The responsible entity should consider suspending investor subscriptions and redemptions during the termination process of an open-end fund with a view to protecting the interests of investors.

Good Practice 6

The termination plan should be approved by the responsible entity of the fund. In relevant circumstances, the custodian should also approve the termination plan.

Good Practice 7

The responsible entity should clearly communicate to investors the decision to merge a fund with another fund.

Good Practice 8

To the extent possible, the responsible entity should only offer investors the option to merge where the receiving fund has similar investment objectives, policies and risk profile to the terminating investment fund. [3]

Good Practice 9

The responsible entity should offer investors the right to redeem free of redemption or exit charges before the merger takes place. Investors should be informed of the available alternatives sufficiently in advance.

Good Practice 10

Where the decision to merge is for commercial reasons, the responsible entity should incur all costs. Where the responsible entity proposes not to incur these costs, this decision should be documented in the investor communication including a rationale for the decision.

Good Practice 11

The responsible entity should ensure that appropriate/adequate information about the termination process is communicated to all investors concurrently and in an appropriate and timely manner. Investors should be kept up to date as circumstances change.

Good Practice 12

The responsible entity should - during the termination process and in the context of valuing assets of the terminating fund

  • ensure that fair valuation of the assets will apply; and
  • seek to address conflicts of interest arising.

Good Practice 13

The responsible entity may offer professional investors in a terminating fund the ability to redeem in specie where the consent of the investor has been obtained, while ensuring the best interests of other investors in the fund are not jeopardised.

Good Practice 14

The responsible entity may use side pockets as part of the termination process where the ability to side pocket assets is provided for in the fund documentation.

Good Practice 15

In the context of a fund of finite duration, the responsible entity should, a reasonable period in advance of the fund’s anticipated termination date, consider the procedures that will be required to achieve an orderly wind-up of the fund.

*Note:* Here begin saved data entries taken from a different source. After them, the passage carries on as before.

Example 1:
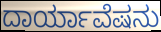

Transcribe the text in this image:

ದಾರ್ಯಾವೆಷನು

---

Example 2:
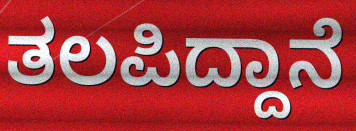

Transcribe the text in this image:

ತಲಪಿದ್ದಾನೆ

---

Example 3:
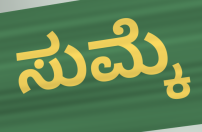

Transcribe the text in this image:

ಸುಮ್ಕೆ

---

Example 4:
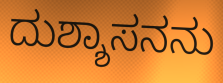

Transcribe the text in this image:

ದುಶ್ಶಾಸನನು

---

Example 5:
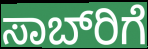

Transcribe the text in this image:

ಸಾಬ್‌ರಿಗೆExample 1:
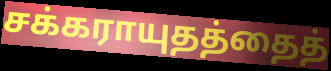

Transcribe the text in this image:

சக்கராயுதத்தைத்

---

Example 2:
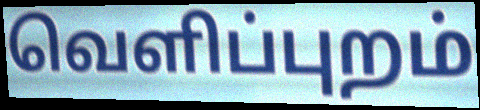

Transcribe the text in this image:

வெளிப்புறம்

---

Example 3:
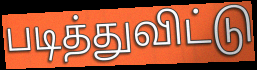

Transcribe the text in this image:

படித்துவிட்டு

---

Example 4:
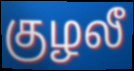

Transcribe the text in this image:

குழலீ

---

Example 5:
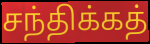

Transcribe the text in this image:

சந்திக்கத்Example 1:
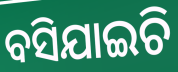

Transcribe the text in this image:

ବସିଯାଇଚି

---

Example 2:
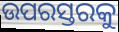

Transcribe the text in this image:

ଉପରସ୍ତରକୁ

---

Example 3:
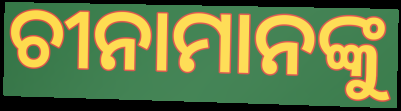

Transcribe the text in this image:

ଚୀନାମାନଙ୍କୁ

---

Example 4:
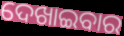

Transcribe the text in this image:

ଦେଖାଇବାର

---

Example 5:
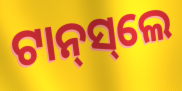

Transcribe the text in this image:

ଟାନ୍‌ସ୍‌ଲେ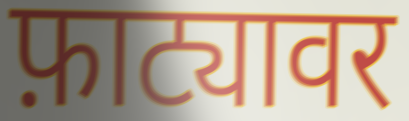
फ़ाट्यावर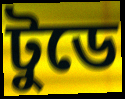
টুডে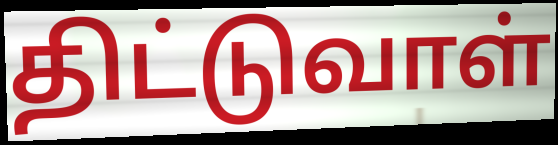
திட்டுவாள்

If you have questions or comments, please contact the undersigned or Susan Olson (+1-202-326-5813, susan.olson@iciglobal.org).

 

Eva M. Mykolenko
Associate Chief Counsel - Securities Regulation

endnotes

[1] The Report is available at http://www.iosco.org/library/pubdocs/pdf/IOSCOPD542.pdf.

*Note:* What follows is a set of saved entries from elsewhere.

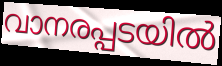
വാനരപ്പടയിൽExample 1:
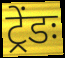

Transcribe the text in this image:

ट्रेंडः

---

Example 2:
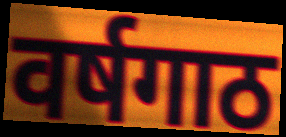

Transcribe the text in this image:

वर्षगाठ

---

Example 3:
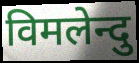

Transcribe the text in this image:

विमलेन्दु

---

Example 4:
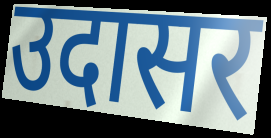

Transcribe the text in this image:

उदासर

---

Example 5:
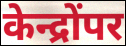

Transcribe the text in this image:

केन्द्रोंपर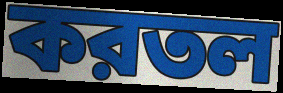
করতল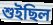
শুইছিল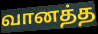
வானத்த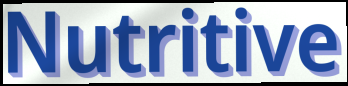
Nutritive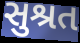
સુશ્રત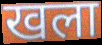
खलाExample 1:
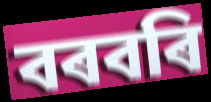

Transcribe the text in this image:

বৰবৰি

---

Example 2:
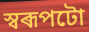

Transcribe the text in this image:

স্বৰূপটো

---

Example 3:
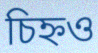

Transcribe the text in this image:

চিহ্নও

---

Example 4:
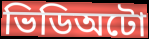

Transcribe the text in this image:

ভিডিঅটো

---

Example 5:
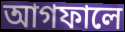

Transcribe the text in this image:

আগফালেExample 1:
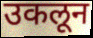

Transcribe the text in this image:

उकलून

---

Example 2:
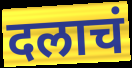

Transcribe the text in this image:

दलाचं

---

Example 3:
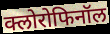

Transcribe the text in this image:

क्लोरोफिनॉल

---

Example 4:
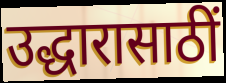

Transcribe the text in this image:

उद्धारासाठीं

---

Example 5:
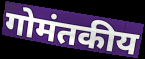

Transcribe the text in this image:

गोमंतकीय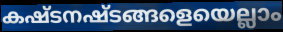
കഷ്ടനഷ്ടങ്ങളെയെല്ലാംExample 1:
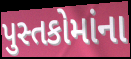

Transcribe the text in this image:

પુસ્તકોમાંના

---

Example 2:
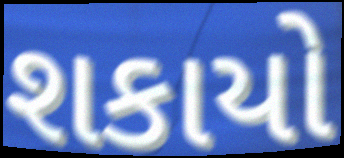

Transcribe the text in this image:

શકાયો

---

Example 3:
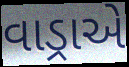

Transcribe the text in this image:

વાડ્રાએ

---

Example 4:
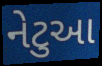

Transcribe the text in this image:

નેટુઆ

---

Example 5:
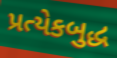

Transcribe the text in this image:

પ્રત્યેકબુદ્ધ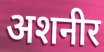
अशनीरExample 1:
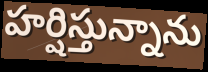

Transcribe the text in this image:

హర్షిస్తున్నాను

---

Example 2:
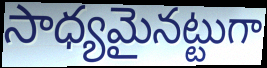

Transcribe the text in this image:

సాధ్యమైనట్టుగా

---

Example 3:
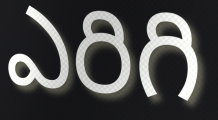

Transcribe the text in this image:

ఎరిగి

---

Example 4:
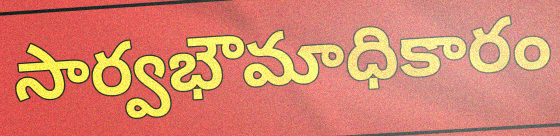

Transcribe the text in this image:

సార్వభౌమాధికారం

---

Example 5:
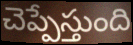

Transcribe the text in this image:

చెప్పేస్తుందిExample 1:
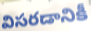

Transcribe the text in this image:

విసరడానికీ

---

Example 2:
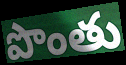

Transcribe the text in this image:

పొంతు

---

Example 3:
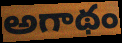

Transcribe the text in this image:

అగాథం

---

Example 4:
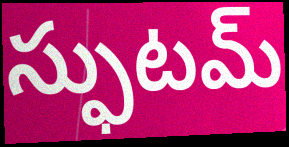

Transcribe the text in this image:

స్ఫుటమ్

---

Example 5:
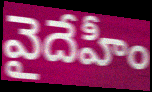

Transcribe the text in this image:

వైదేహీం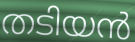
തടിയൻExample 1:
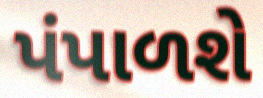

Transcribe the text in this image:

પંપાળશે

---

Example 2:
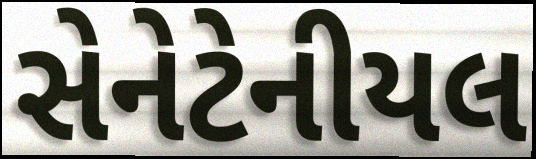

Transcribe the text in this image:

સેનેટેનીયલ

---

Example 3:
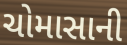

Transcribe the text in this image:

ચોમાસાની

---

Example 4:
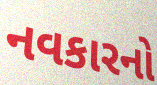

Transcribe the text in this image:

નવકારનો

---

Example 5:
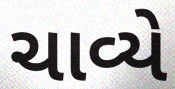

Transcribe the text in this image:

ચાવ્યે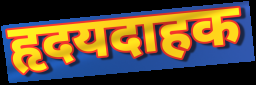
हृदयदाहक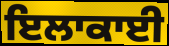
ਇਲਾਕਾਈ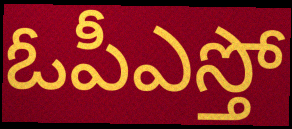
ఓపీఎస్తో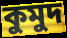
কুমুদ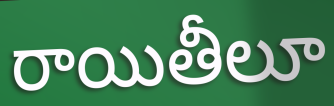
రాయితీలూ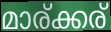
മാര്ക്കര്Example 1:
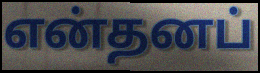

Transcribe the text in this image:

என்தனப்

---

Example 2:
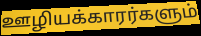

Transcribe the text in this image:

ஊழியக்காரர்களும்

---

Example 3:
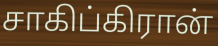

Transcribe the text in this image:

சாகிப்கிரான்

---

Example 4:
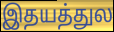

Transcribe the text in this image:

இதயத்துல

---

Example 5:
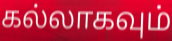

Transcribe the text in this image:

கல்லாகவும்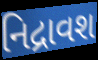
નિદ્રાવશ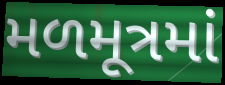
મળમૂત્રમાંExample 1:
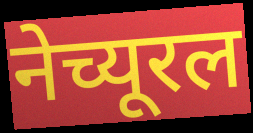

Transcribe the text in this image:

नेच्यूरल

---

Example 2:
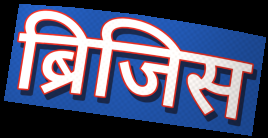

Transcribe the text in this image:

ब्रिजिस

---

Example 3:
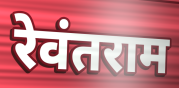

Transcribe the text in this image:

रेवंतराम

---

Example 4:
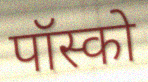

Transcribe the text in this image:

पॉस्को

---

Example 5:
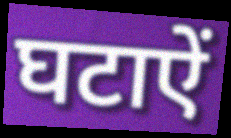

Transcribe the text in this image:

घटाऐं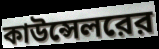
কাউন্সেলরের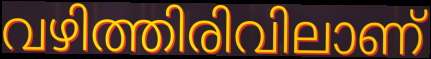
വഴിത്തിരിവിലാണ്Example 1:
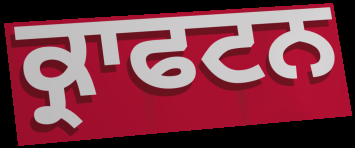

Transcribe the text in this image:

ਕ੍ਰਾਫਟਨ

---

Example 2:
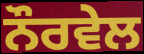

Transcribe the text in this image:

ਨੌਰਵੇਲ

[2] The “responsible entity” is described as the entity/entities responsible for the overall operation of the fund and in particular its compliance with the legal/regulatory framework in a jurisdiction. The identification of the responsible entity may vary among countries and types of funds. In some countries, the responsible entity could be the management company, the fund operator or the fund itself. In others, the management company may play a role in carrying out the principles but may be overseen by an independent body, e.g., board of directors.

[3] The notes indicate that some national laws may permit a merger with a fund that has different investment and risk strategies. Report at paragraph 55.